Many strains of Staphylococcus aureus were isolated from pus samples from primary, secondary, and tertiary medical institutions and were subjected to an antibiotic sensitivity test. Ciprofloxacin, clindamycin, erythromycin, gentamicin, oxacillin penicillin, tetracycline, trimethoprim/sulfamethoxazole, vancomycin and teicoplanin were used for the antibiotic sensitivity test. The strains showed hightest resistance to penicillin(91%), but all of strains tested were susceptible to vancomycin and teicoplanin. The isolated multi-drug(penicillin-tetracycline-ciprofloxacin-clindamycin-erythromycin- oxacillin-gentamicin) resistant S. aureus were analyzed genotypically using an AP-PCR(Arbitrarily Primed polymerase chain reaction) with an arbitrary 3 primers.

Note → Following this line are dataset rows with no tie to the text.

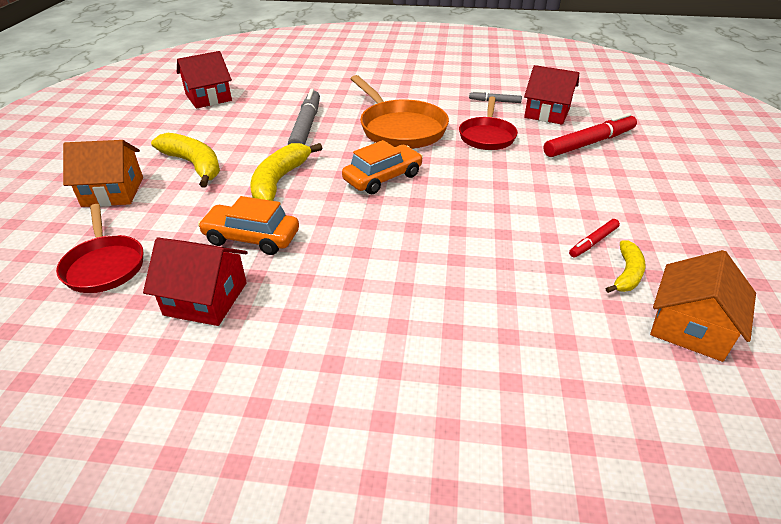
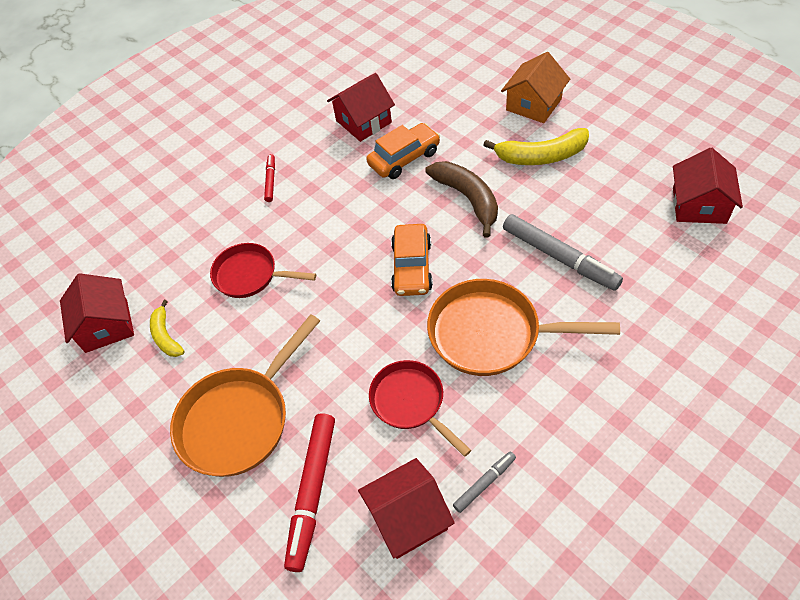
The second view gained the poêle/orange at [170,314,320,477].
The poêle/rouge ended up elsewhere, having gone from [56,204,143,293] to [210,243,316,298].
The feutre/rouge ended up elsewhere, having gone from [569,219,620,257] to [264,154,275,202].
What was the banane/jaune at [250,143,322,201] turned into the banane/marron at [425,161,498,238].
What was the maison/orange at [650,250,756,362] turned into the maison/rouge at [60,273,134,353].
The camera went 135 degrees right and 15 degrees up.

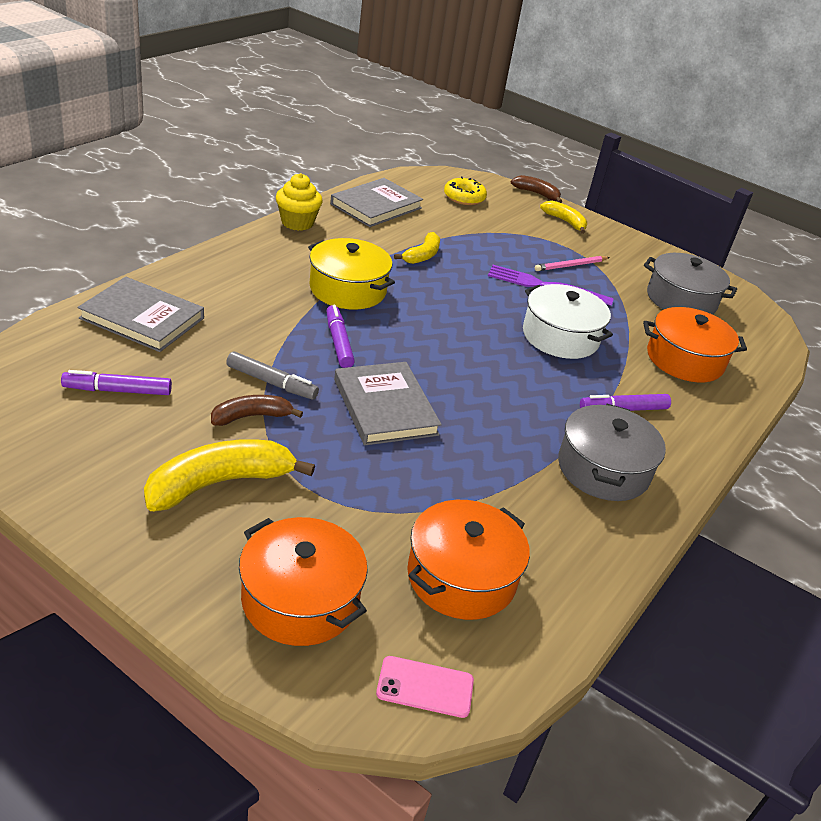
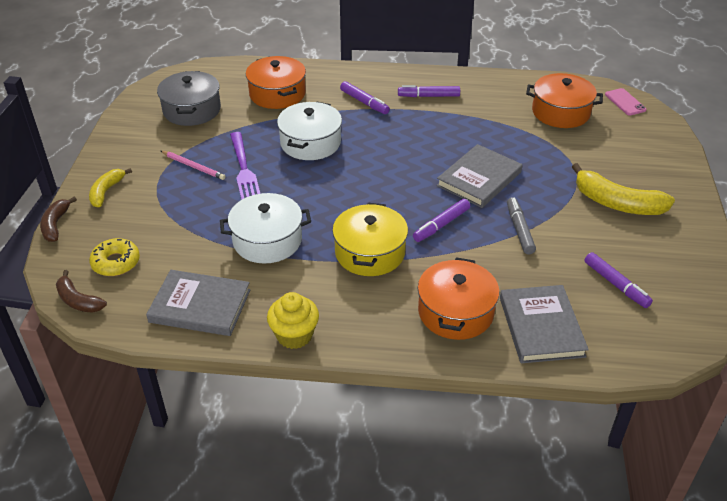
The banane/marron ended up elsewhere, having gone from [211,395,303,426] to [56,270,107,313].
The marmite/orange ended up elsewhere, having gone from [239,517,368,646] to [418,257,499,340].
Where the banane/jaune stood at [394,232,440,264], the marmite/blanc came to stand at [220,193,311,264].
Where the marmite/gris stood at [558,404,666,501], the feutre/violet came to stand at [398,85,460,97].
The camera went 115 degrees left and 5 degrees up.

Based on the result for genotype analysis, the genotypes identified by S1 primer did not coincide with those of S2 or E2 primers. Genotypes identified by S2 primer did not coincide with those of S1 or E2 primers. Also genotypes identified by the E2 primer did not coincide with those of S1 or S2 primers. Therefore, an analysis of AP-PCR test with multiple primers will provide more sensitive identification. A strain from a secondary medical institution and a strain from a tertiary medical institution which showed the same genotype for S1, S2, and E2 primers are required for further epidemiological study.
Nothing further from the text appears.